Fate intervened. Two and a half hours into the flight, as we neared St. Johns, Newfoundland, the pilot announced that one of the guidance systems for the airplane was not was working. Because regulations require a backup when flying across the Atlantic, we would have to fly back to Newark for a replacement. Although an inconvenience, it was serendipitous in terms of my notebook. I returned to the restaurant to be told by a server it was closing; I explained that I was looking for my journal. A young woman came forward and said she wondered if someone would return for it. I handed her a small reward, which she initially refused, but accepted it after I said the least I could do was to buy her a drink or a cup of coffee.
Four weeks later, I was taking a bus to Mousa to see the famous broch. At the small history and information point near the dock, I reached for my notebook to jot down some interesting points.
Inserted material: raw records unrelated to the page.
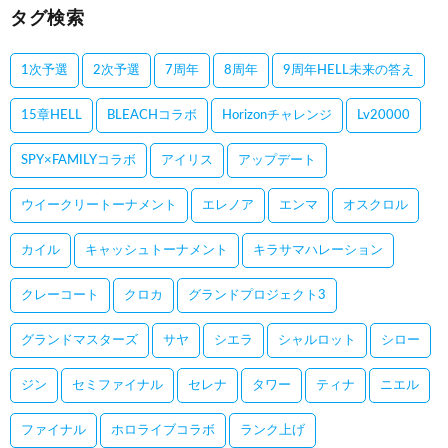
タグ検索
1次予選
2次予選
7周年
8周年
9周年HELL未来の答え
15章HELL
BLEACHコラボ
Horizonチャレンジ
Lv20000
SPY×FAMILYコラボ
アイリス
アップデート
ウイークリートーナメント
エレノア
エンマ
オスクロル
カイル
キャッシュトーナメント
キラサマハレーション
クレーコート
クロカ
グランドプロジェクト3
グランドマスターズ
サヤ
シエラ
シャルロット
シロー
ジン
セミファイナル
セレナ
タワー
ティナ
ニエル
ファイナル
ホロライブコラボ
ランク上げ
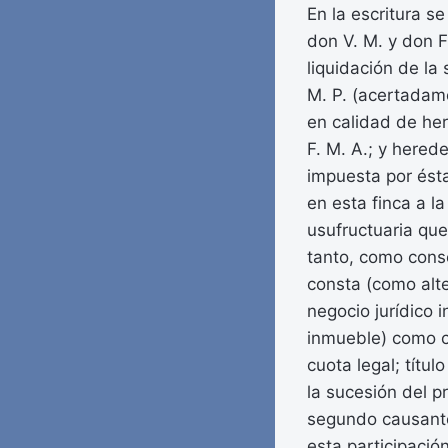
En la escritura s
don V. M. y don F
liquidación de la
M. P. (acertadame
en calidad de he
F. M. A.; y hered
impuesta por ést
en esta finca a l
usufructuaria qu
tanto, como cons
consta (como alter
negocio jurídico 
inmueble) como c
cuota legal; títul
la sucesión del p
segundo causant
esta participació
After a few minutes of searching my pockets and backpack, I came to the realization that I must have left it on the bus after I had been jotting down observations and places I would like to visit during the trip. On the boat, I was stewing about my forgetfulness, especially considering my adventures at Newark. This time, even though it was my second notebook of the trip, the loss of notes would be more substantial. I was giving myself a pep talk, see the broch, take notes on your phone, when we arrived at the island of Mousa, and I will inquire about the notebook later. The son, and assistant captain, came out on deck and said, “Those of you who rode the bus down today, someone left a pad of paper and pen…” I confessed it was me. “Good,” he said. I’ll give you the bus driver’s name and number and you can decide where to meet him. I had a wonderful time on Mousa, occasionally concerned that I might have written something that would have been taken out of context. When the excursion returned to the mainland I called Robbie, the bus driver. He asked where I was staying and he told me to meet him at a bus stop near my hotel at about a quarter to six. He warned that he was on the return trip from the airport in Sumburgh, and that he may be a few minutes late, depending on how many people were getting on the bus at the airport. Nevertheless, the number 6 bus arrived right on time. Even as the bus was rolling to a stop, Robbie was reaching under his seat to retrieve my notebook. I handed him a £10 note and said I wanted to him to have a pint or a cup of coffee on me. He smiled, thanked me, and said, “it was no bother.”